Rinsing system in stomach protects the teeth of ruminants
When they graze, goats, sheep and cows often ingest bits of earth that can be damaging to their teeth. Researchers from the University of Zurich have now shown how the animals protect themselves against dental abrasion: Their stomach system rinses dust and sand off the ingested food before it is chewed for the second time.
"Field-grazing animals always eat some earth and dust along with the plants," says Jean-Michel Hatt, professor at the Clinic for Zoo Animals, Exotic Pets and Wildlife. This is particularly the case in dry regions where the wind blows a lot of dust around, and causes a lot of work for the masticatory organs. His research team has now shown that various mechanisms prevent excessive abrasion of the teeth—thus ensuring the animals' survival.

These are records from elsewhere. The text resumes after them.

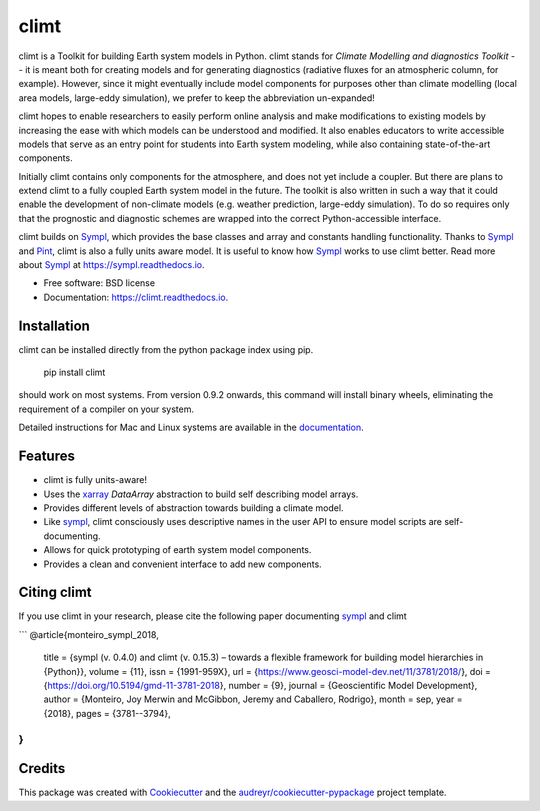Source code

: =====
climt
=====


.. image:: https://img.shields.io/pypi/v/climt.svg
    :target: https://pypi.python.org/pypi/climt
    :alt: PyPI

.. image:: https://img.shields.io/travis/climt/climt.svg
    :target: https://travis-ci.org/climt/climt
    :alt: Continuous Integration

.. image:: https://ci.appveyor.com/api/projects/status/h9ayx22cxyfwh5rh?svg=true
    :target: https://ci.appveyor.com/project/JoyMonteiro/climt
    :alt: Continuous Integration

.. image:: https://img.shields.io/codecov/c/github/climt/climt.svg
    :target: https://travis-ci.org/climt/climt
    :alt: Coverage

.. image:: https://readthedocs.org/projects/climt/badge/
    :target: https://climt.readthedocs.io/en/latest/?badge=latest
    :alt: Documentation Status

.. image:: https://zenodo.org/badge/74854230.svg
    :target: https://zenodo.org/badge/latestdoi/74854230
    :alt: Zenodo DOI

climt is a Toolkit for building Earth system models in Python. climt stands for *Climate Modelling
and diagnostics Toolkit* -- it is meant both for creating models and for generating diagnostics
(radiative fluxes for an atmospheric column, for example). However, since it might eventually
include model components for purposes other than climate modelling (local area models, large-eddy
simulation), we prefer to keep the abbreviation un-expanded!

climt hopes to enable researchers to easily perform online analysis and make
modifications to existing models by increasing the ease with which models
can be understood and modified. It also enables educators to write
accessible models that serve as an entry point for students into Earth
system modeling, while also containing state-of-the-art components.

Initially climt contains only components for the atmosphere, and does not yet
include a coupler. But there are plans to extend climt to a fully coupled Earth
system model in the future. The toolkit is also written in such a way that it
could enable the development of non-climate models (e.g. weather prediction,
large-eddy simulation). To do so requires only that the prognostic and
diagnostic schemes are wrapped into the correct Python-accessible interface.

climt builds on Sympl_, which provides the base classes and  array and constants handling
functionality. Thanks to Sympl_ and Pint_, climt is also a fully units aware model. It is
useful to know how Sympl_ works to use climt better. Read more about Sympl_ at
https://sympl.readthedocs.io.

* Free software: BSD license
* Documentation: https://climt.readthedocs.io.

Installation
-------------

climt can be installed directly from the python package index using pip.

    pip install climt

should work on most systems. From version 0.9.2 onwards, this command will
install binary wheels, eliminating the requirement of a compiler on your
system.

Detailed instructions for Mac and Linux systems are available in the `documentation`_.

Features
--------

* climt is fully units-aware!
* Uses the xarray_ `DataArray` abstraction to build self describing model arrays. 
* Provides different levels of abstraction towards building a climate model.
* Like sympl_, climt consciously uses descriptive names in the user API to ensure
  model scripts are self-documenting.
* Allows for quick prototyping of earth system model components.
* Provides a clean and convenient interface to add new components.

Citing climt
------------

If you use climt in your research, please cite the following paper documenting sympl_ and climt

```
@article{monteiro_sympl_2018,
	title = {sympl (v. 0.4.0) and climt (v. 0.15.3) – towards a flexible framework for building model hierarchies in {Python}},
	volume = {11},
	issn = {1991-959X},
	url = {https://www.geosci-model-dev.net/11/3781/2018/},
	doi = {https://doi.org/10.5194/gmd-11-3781-2018},
	number = {9},
	journal = {Geoscientific Model Development},
	author = {Monteiro, Joy Merwin and McGibbon, Jeremy and Caballero, Rodrigo},
	month = sep,
	year = {2018},
	pages = {3781--3794},
}
```

Credits
-------

This package was created with Cookiecutter_ and the `audreyr/cookiecutter-pypackage`_ project template.

.. _Cookiecutter: https://github.com/audreyr/cookiecutter
.. _`audreyr/cookiecutter-pypackage`: https://github.com/audreyr/cookiecutter-pypackage
.. _sympl: https://github.com/mcgibbon/sympl
.. _Pint: https://pint.readthedocs.io
.. _xarray: http://xarray.pydata.org
.. _documentation: http://climt.readthedocs.io/en/latest/installation.html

Short and long teeth in the same habitat
Horses and zebras, for instance, have developed very long teeth in order to compensate for the abrasion caused by dust and sand. Cows and wildebeest, on the other hand, have shorter teeth. "We have always wondered how ruminants living in the same habitat manage with shorter teeth," Hatt explains.
Ruminants have a stomach system with multiple chambers—rumen, reticuum, omasum and abomasum—which use bacteria to digest the plant material they eat. The food is washed by rumen fluid and sorted into material that is already small enough to digest, and larger pieces that are regurgitated to be chewed again. It has long been assumed that the cud to be ruminated has been freed from dust and sand.
Sand collects in the stomach
Jean-Michel Hatt and his team have now for the first time tested the influence of various types of food on dental abrasion. Using computer tomography, the researchers observed in goats that the sand ingested with the plants was not equally distributed around the gastrointestinal tract, but collected at specific locations. "We were able to show that there was considerably less sand in the upper rumen, where the material to be ruminated is regurgitated, than in the ingested food itself," Hatt explains.
What happens to the sand? First it sinks down in the rumen and collects in the abomasum, passes through the bowel and is then expelled with the undigested material in the feces. "Organisms that develop such a washing system have a natural way to easily get rid of the rinsed-off material," says Hatt. It is only when animals ingest a large amount of sand all at once—for example through badly produced silage with an unusual amount of soil contamination—that complications can occur.
Ruminants' success model
For Hatt, the finding provides another piece of the puzzle explaining the evolutionary success of the ruminant model. It also explains why the animals do a much less thorough job of chewing their food into small pieces the first time around than they do later, when they are ruminating clean material.